» **Page excerpt**
--- START ---

As the first woman to lead Italy, and to do so from the traditionally masculine bastion of the nationalist right, she embodies a paradox that liberal feminists often find difficult to assimilate. Her appeal does not lie in rejecting femininity, but in embracing it as a moral force. . . . Where modernity reduces identity to performative fragments, Meloni proposes something older: a vision of womanhood that is not a repudiation of tradition, but its vindication. This too is a form of populism, but of a different hue. It is not merely anti-elitist, but anti-fragmentary. It seeks to reweave the tapestry of collective meaning, not through abstract rights, but through concrete responsibilities—first to one’s family, then to one’s nation, and finally, to the transcendent order that sustains both.

--- END ---

Data entries:
--- START ---

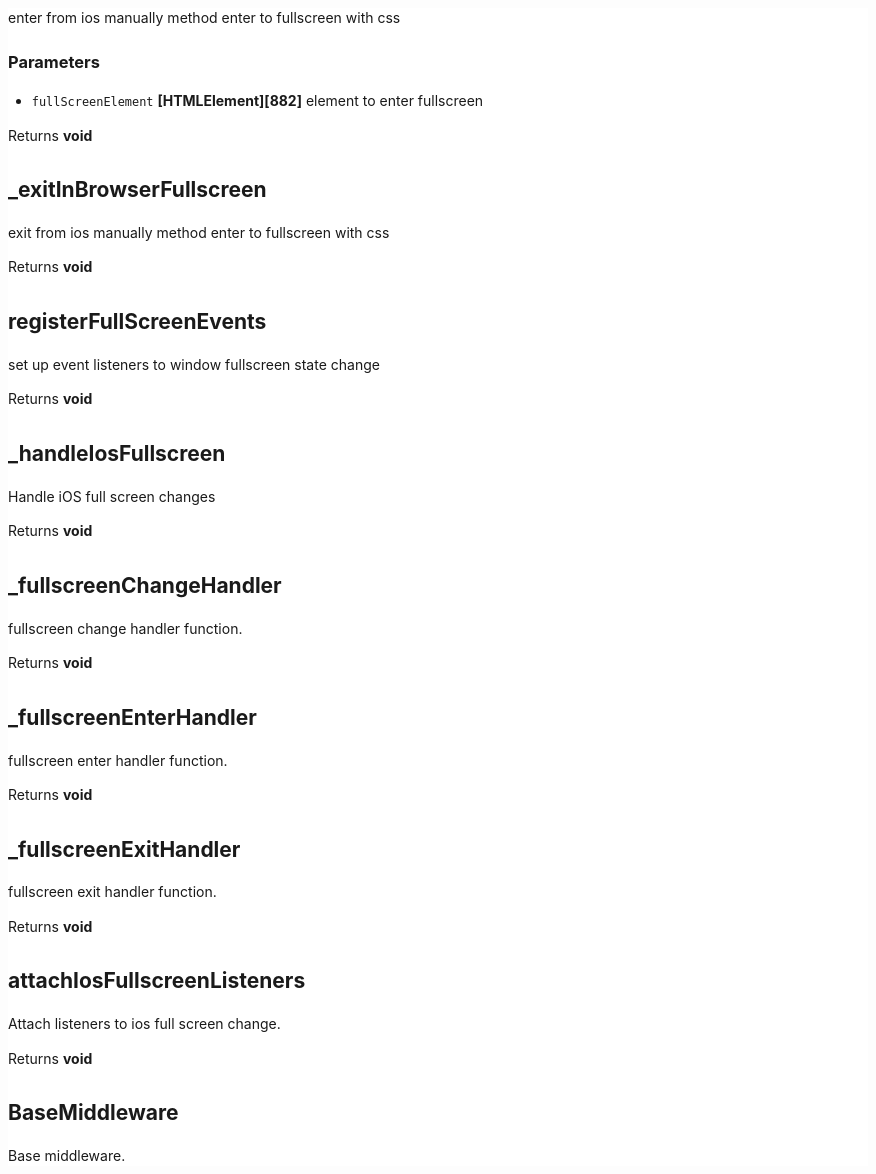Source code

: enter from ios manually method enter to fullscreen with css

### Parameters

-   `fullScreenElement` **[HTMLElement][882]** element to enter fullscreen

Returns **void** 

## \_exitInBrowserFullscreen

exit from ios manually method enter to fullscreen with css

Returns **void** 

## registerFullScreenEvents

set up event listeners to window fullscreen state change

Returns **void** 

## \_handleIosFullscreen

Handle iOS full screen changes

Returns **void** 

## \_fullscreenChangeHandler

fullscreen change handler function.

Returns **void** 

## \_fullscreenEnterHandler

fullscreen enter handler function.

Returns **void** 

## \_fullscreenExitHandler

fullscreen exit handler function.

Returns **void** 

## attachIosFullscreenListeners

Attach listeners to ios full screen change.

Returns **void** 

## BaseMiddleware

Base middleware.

--- END ---
--- START ---

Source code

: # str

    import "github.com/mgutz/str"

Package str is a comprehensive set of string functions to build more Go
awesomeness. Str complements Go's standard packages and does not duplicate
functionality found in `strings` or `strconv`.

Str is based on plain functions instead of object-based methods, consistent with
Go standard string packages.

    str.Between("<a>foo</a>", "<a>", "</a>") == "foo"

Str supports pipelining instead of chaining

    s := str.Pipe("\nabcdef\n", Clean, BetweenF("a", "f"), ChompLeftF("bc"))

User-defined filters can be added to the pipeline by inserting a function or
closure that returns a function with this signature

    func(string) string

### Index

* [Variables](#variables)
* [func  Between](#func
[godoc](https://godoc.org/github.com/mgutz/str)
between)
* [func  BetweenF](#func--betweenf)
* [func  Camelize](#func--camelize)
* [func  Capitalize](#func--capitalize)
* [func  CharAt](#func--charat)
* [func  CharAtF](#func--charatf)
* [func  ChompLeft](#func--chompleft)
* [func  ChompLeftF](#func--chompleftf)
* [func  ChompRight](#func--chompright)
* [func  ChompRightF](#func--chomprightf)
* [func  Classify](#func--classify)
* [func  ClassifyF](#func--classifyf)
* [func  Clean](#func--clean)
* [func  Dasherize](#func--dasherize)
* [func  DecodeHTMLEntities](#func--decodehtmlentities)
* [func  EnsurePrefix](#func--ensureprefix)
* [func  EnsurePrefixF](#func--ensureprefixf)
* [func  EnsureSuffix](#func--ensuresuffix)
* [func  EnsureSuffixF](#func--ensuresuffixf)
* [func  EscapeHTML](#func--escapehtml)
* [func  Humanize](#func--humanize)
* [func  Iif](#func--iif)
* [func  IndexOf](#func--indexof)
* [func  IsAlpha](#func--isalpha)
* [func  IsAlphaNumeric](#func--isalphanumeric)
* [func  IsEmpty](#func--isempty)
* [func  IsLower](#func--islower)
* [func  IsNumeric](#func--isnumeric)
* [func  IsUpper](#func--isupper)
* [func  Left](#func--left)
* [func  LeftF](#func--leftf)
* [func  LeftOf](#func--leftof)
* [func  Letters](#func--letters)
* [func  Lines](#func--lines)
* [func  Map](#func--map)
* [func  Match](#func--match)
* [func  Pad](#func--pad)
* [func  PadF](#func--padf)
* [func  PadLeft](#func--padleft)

--- END ---

» **Things to do**
a. Based on the passage on Meloni, decide whether each statement below agrees with it, answering yes or no and quoting the deciding words. (i) Meloni's appeal lies in rejecting femininity. (ii) The passage calls Meloni's vision a form of populism. (iii) The passage says this vision rebuilds collective meaning through abstract rights.
b. In the order given in the passage on Meloni, list every object of the concrete responsibilities it names.
c. Using the passage on Meloni, answer each question briefly.
(i) Meloni is the first woman to do what?
(ii) The passage calls which political camp a traditionally masculine bastion?
(iii) According to the passage, modernity reduces identity to what?

» **Completed exercise**
a.
(i) No: "Her appeal does not lie in rejecting femininity, but in embracing it as a moral force."
(ii) Yes: "This too is a form of populism, but of a different hue."
(iii) No: "not through abstract rights, but through concrete responsibilities"

b.
- one’s family
- one’s nation
- the transcendent order that sustains both

c.
(i) Lead Italy.
(ii) The nationalist right.
(iii) Performative fragments.